统计下面各行中含有字符串“bumbac”的行数，区分大小写，只写出数字。

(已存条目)
§

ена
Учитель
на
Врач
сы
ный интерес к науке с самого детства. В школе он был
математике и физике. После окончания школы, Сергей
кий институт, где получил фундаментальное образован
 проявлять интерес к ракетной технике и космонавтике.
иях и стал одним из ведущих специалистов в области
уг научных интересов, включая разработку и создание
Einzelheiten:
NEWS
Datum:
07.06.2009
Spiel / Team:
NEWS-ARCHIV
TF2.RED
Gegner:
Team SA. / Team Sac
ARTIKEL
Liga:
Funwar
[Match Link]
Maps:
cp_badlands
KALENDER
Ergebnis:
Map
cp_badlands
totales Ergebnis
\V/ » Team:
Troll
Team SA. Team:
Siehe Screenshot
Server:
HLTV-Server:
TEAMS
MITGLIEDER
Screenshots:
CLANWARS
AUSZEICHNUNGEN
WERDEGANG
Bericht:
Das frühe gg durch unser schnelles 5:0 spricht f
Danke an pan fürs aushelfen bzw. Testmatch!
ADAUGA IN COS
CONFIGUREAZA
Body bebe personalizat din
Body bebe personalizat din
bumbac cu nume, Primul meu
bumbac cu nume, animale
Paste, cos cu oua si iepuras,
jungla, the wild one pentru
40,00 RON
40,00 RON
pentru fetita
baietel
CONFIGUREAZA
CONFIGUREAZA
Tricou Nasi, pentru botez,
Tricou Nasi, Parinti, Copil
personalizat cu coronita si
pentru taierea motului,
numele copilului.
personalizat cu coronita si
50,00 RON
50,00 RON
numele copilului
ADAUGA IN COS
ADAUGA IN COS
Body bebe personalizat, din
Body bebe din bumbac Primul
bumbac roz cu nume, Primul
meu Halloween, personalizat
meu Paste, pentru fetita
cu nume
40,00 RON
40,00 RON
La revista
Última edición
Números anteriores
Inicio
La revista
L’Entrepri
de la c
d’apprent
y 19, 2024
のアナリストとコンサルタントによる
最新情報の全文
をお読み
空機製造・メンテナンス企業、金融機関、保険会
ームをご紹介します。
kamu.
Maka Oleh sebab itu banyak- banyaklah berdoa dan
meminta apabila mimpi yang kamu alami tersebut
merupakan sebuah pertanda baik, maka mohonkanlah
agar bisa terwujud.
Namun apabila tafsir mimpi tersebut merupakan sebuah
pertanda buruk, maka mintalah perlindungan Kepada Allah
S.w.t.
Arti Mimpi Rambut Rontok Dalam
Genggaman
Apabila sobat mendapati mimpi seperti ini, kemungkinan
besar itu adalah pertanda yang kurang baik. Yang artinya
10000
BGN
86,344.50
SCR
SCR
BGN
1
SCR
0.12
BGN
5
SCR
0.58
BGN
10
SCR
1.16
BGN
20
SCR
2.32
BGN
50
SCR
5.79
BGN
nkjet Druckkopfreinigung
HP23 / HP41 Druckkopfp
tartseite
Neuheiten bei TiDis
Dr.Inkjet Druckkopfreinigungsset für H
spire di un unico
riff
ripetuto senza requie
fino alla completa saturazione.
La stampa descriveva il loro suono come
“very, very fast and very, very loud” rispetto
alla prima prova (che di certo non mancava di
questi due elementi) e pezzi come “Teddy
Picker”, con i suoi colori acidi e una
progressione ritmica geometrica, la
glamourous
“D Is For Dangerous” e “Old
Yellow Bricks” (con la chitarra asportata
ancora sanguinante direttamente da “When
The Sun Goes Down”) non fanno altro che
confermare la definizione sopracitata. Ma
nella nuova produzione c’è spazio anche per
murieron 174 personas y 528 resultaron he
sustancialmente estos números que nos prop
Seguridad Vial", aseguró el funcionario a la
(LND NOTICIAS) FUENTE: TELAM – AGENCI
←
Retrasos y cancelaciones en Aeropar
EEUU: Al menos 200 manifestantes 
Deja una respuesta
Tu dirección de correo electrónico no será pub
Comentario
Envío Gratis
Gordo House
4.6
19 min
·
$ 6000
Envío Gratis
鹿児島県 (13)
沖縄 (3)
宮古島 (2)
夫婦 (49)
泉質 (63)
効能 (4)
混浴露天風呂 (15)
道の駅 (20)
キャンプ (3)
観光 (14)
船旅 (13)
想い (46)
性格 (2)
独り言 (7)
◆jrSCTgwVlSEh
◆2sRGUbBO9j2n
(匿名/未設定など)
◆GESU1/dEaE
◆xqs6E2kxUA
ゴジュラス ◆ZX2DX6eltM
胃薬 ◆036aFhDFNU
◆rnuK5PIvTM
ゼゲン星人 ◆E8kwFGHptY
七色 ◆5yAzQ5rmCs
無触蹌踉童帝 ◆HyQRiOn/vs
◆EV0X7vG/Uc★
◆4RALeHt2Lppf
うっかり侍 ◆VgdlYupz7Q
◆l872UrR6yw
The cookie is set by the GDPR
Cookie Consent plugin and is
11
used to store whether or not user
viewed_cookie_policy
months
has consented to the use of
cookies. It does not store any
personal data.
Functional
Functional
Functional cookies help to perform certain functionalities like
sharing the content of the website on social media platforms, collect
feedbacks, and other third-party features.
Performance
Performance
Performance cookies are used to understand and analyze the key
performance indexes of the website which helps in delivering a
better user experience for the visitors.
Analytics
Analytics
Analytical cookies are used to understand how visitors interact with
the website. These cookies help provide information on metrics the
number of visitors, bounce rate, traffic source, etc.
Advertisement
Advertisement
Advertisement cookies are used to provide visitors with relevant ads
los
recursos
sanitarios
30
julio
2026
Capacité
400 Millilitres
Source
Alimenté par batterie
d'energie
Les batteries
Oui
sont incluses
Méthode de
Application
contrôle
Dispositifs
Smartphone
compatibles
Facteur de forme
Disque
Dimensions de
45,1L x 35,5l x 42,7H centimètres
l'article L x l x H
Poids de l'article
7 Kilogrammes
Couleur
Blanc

§

§ 本题答案
4